Code is clean if it can be understood easily – by everyone on the team. Clean code can be read and enhanced by a developer other than its original author. With understandability comes readability, changeability, extensibility and maintainability.


General rules

  1. Follow standard conventions.
  2. Keep it simple stupid. Simpler is always better. Reduce complexity as much as possible.
  3. Boy scout rule. Leave the campground cleaner than you found it.
  4. Always find root cause. Always look for the root cause of a problem.

Design rules

  1. Keep configurable data at high levels.
  2. Prefer polymorphism to if/else or switch/case.
  3. Separate multi-threading code.
  4. Prevent over-configurability.
  5. Use dependency injection.
  6. Follow Law of Demeter. A class should know only its direct dependencies.

Understandability tips

  1. Be consistent. If you do something a certain way, do all similar things in the same way.
  2. Use explanatory variables.
  3. Encapsulate boundary conditions. Boundary conditions are hard to keep track of. Put the processing for them in one place.
  4. Prefer dedicated value objects to primitive type.
  5. Avoid logical dependency.

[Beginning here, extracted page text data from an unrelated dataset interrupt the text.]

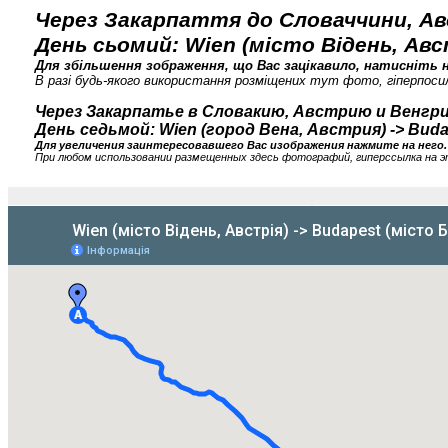
Через Закарпаття до Словаччини, Авс
День сьомий: Wien (місто Відень, Ав
Для збільшення зображення, що Вас зацікавило, натисніть н
В разі будь-якого використання розміщених тут фото, гіперпосил
Через Закарпатье в Словакию, Австрию и Венгрию
День седьмой: Wien (город Вена, Австрия) -> Bud
Для увеличения заинтересовавшего Вас изображения нажмите на него.
При любом использовании размещенных здесь фотографий, гиперссылка на э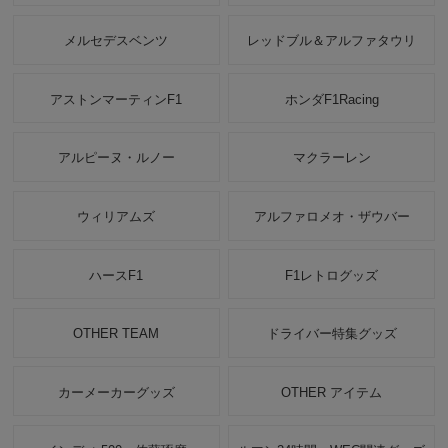
メルセデスベンツ
レッドブル＆アルファタウリ
アストンマーティンF1
ホンダF1Racing
アルピーヌ・ルノー
マクラーレン
ウィリアムズ
アルファロメオ・ザウバー
ハースF1
F1レトログッズ
OTHER TEAM
ドライバー特集グッズ
カーメーカーグッズ
OTHER アイテム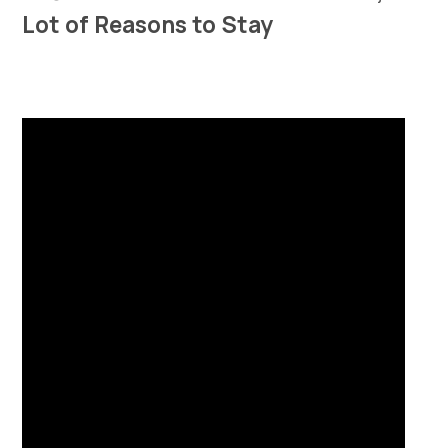
Multimedia
Lot of Reasons to Stay
Tourist office
Safe in Dalmatia
en
+385 21 227 933
info@kastela-info.hr
Villa Nika, Kamberovo šetalište 30,
Directions
21216 Kaštel Stari, Hrvatska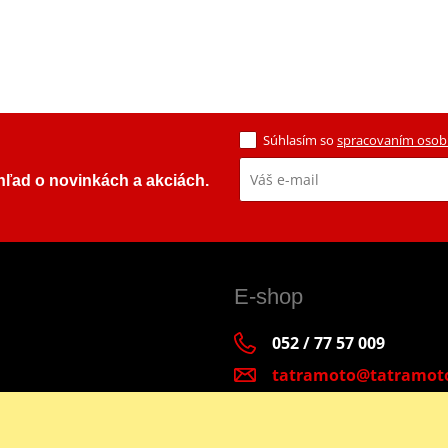
Súhlasím so
spracovaním osob
ehľad o novinkách a akciách.
E-shop
052 / 77 57 009
tatramoto@tatramot
Po - Pia 9:00-17:00 | S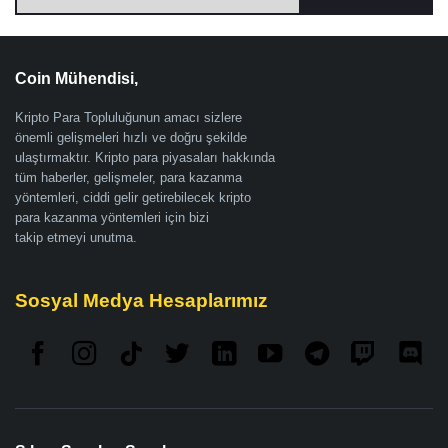
Coin Mühendisi,
Kripto Para Topluluğunun amacı sizlere
önemli gelişmeleri hızlı ve doğru şekilde
ulaştırmaktır. Kripto para piyasaları hakkında
tüm haberler, gelişmeler, para kazanma
yöntemleri, ciddi gelir getirebilecek kripto
para kazanma yöntemleri için bizi
takip etmeyi unutma.
Sosyal Medya Hesaplarımız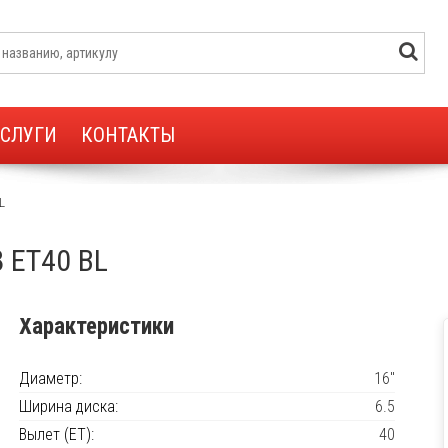
УСЛУГИ
КОНТАКТЫ
L
8 ET40 BL
Характеристики
Диаметр:
16"
Ширина диска:
6.5
Вылет (ET):
40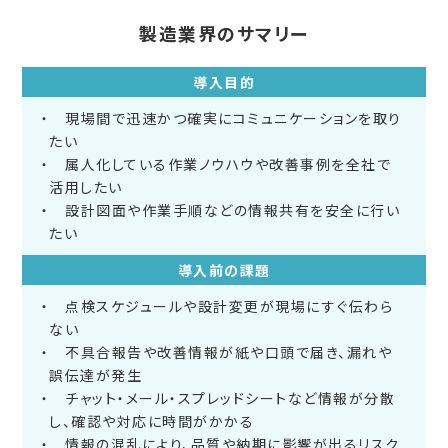
製造業界のサマリー
導入目的
現場間で迅速かつ確実にコミュニケーションを取り
たい
属人化している作業ノウハウや改善事例を全社で
活用したい
設計図面や作業手順などの情報共有を安全に行い
たい
導入前の課題
点検スケジュールや設計変更が現場にすぐ伝わら
ない
不具合報告や改善情報が紙や口頭で届き、漏れや
誤伝達が発生
チャット・メール・スプレッドシートなど情報が分散
し、確認や対応に時間がかかる
情報の混乱により、品質や納期に影響が出るリスク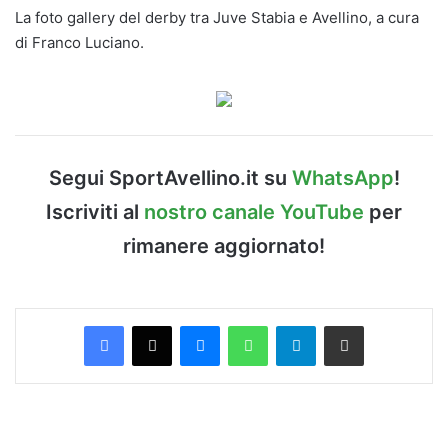
La foto gallery del derby tra Juve Stabia e Avellino, a cura
di Franco Luciano.
Segui SportAvellino.it su
WhatsApp
!
Iscriviti al
nostro canale YouTube
per
rimanere aggiornato!
Facebook
X
Messenger
WhatsApp
Telegram
Condividi via Email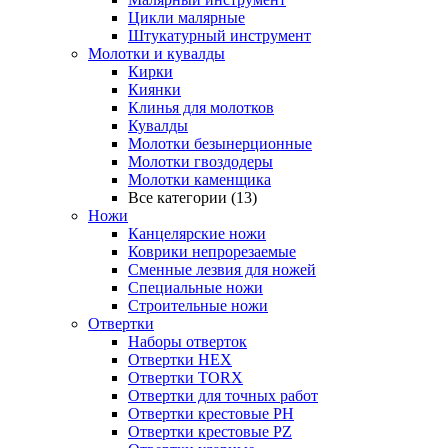
Цикли малярные
Штукатурный инструмент
Молотки и кувалды
Кирки
Киянки
Клинья для молотков
Кувалды
Молотки безынерционные
Молотки гвоздодеры
Молотки каменщика
Все категории (13)
Ножи
Канцелярские ножи
Коврики непрорезаемые
Сменные лезвия для ножей
Специальные ножи
Строительные ножи
Отвертки
Наборы отверток
Отвертки HEX
Отвертки TORX
Отвертки для точных работ
Отвертки крестовые PH
Отвертки крестовые PZ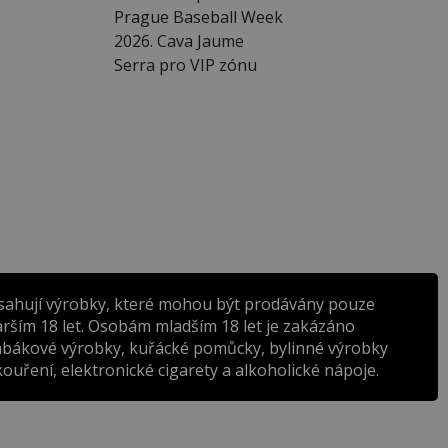
Prague Baseball Week
2026. Cava Jaume
Serra pro VIP zónu
sahují výrobky, které mohou být prodávány pouze
rším 18 let. Osobám mladším 18 let je zakázáno
abákové výrobky, kuřácké pomůcky, bylinné výrobky
ouření, elektronické cigarety a alkoholické nápoje.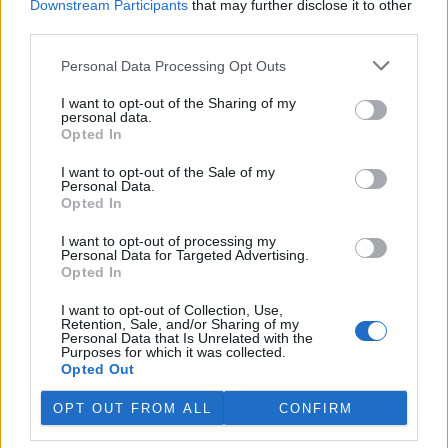
Downstream Participants
that may further disclose it to other
které jsou na trhu už po několik let."
third parties.
Některé společnosti se vyhýbají GMO plodinám mezi svými
výrobky pouze proto, aby zůstali mimo současnou válku
Personal Data Processing Opt Outs
kolem genetických potravin. Jim Schillinger z iowské Whole
Soy říká, že jeho řada sojových potravin nebude obsahovat
I want to opt-out of the Sharing of my
personal data.
geneticky upravené boby.
Opted In
"Osobně si nemyslím, že by (genetické potraviny) byly tak
I want to opt-out of the Sale of my
veliké riziko, ale myslím, že musíme sledovat to, co chtějí
Personal Data.
zákazníci, a pokusit se jim v tom vyjít vstříc. Takže právě
Opted In
teď neprodáváme žádné GMO a příští rok budeme
zapojeni do nějaké výroby organických potravin."
I want to opt-out of processing my
Personal Data for Targeted Advertising.
Podle zemědělských úředníků amerického středozápadu to
Opted In
vypadá, že farmáři oseli letos G-M-O sojovými boby a
kukuřicí méně hektarů, nicméně říkají, že je to
I want to opt-out of Collection, Use,
pravděpodobně jen přechodná situace než kontroverze
Retention, Sale, and/or Sharing of my
Personal Data that Is Unrelated with the
utichne.
Purposes for which it was collected.
Opted Out
Průzkum, který prováděl Food Marketing Institute
naznačuje, že 63% amerických spotřebitelů
OPT OUT FROM ALL
CONFIRM
pravděpodobně kupuje geneticky modifikované potraviny.
To je pokles ze 77% před čtyřmi lety. Podle Joe Smillie z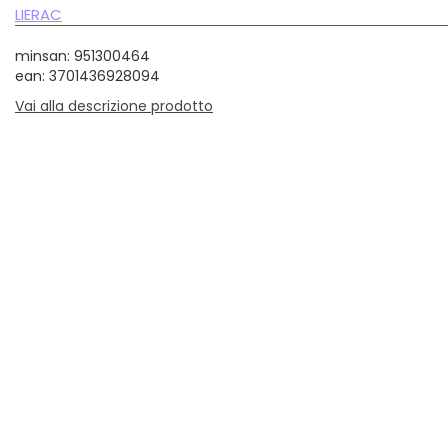
LIERAC
minsan: 951300464
ean: 3701436928094
Vai alla descrizione prodotto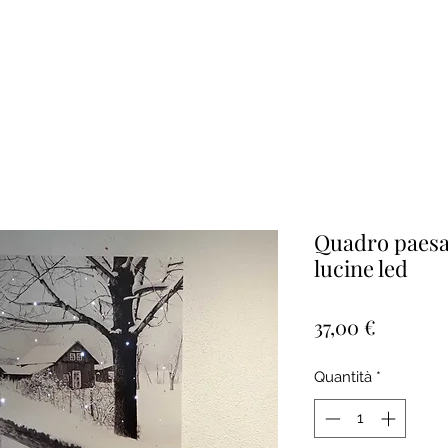
Quadro paesa
lucine led
Prezzo
37,00 €
Quantità
*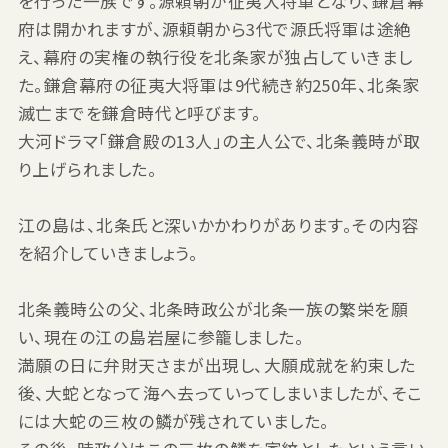
を行った一族です。源頼朝が征夷大将軍となり、鎌倉幕
府は開かれますが、源頼朝から3代で源氏将軍は途絶
え、幕府の実権の執行役を北条家が独占していきまし
た。鎌倉幕府の征夷大将軍は9代続き約250年、北条家
滅亡までを鎌倉時代と呼びます。
大河ドラマ「鎌倉殿の13人」の主人公で、北条義時が取
り上げられました。
江の島は、北条氏と深いかかわりがあります。その内容
を紹介していきましょう。
北条義時公の父、北条時政公が北条一族の繁栄を願
い、現在の江の島岩屋に参籠しました。
満願の日に弁財天さまが出現し、大願成就を約束した
後、大蛇となって海へ去っていってしまいましたが、そこ
には大蛇の三枚の鱗が残されていました。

Don't write methods which works correctly depending on something else in the same class.
  6. Avoid negative conditionals.

Names rules

  1. Choose descriptive and unambiguous names.
    • They are a powerful tool, use them communicate with others.
  2. Make meaningful distinction.
    • Always communicate your intent, if you have to put a comment, your name is a bad one.
  3. Avoid disinformation
    • A name must says what it means, and means what it says
    • Remember, people will have to talk about your code
  4. Use pronounceable names
    • If you have to read the code to understand the meaning, it's a bad name.
  5. Avoid encoding.
    • Encodings are distracting. They obfuscate the code. They make it hard to read
    • No Hungarian Notation, "m_", "p_"
  6. Clean code should always read like well-written prose
    • Classes: noun
    • Variables: nouns
    • Methods: Verb names. If they're Booleans, make them predicates.
    • Make sure that when you write a line of code, it looks like and reads like a sentence.
  7. Scope rule
    • Variable names: short, even one letter, if they're in a tiny little scope, but variable names should be long if they're in a big long scope.
    • Function names: short if they've got a long scope. Long and descriptive, if they have a short scope.
    • Classes names. Short names for public classes. Longer names for private classes in tiny scopes.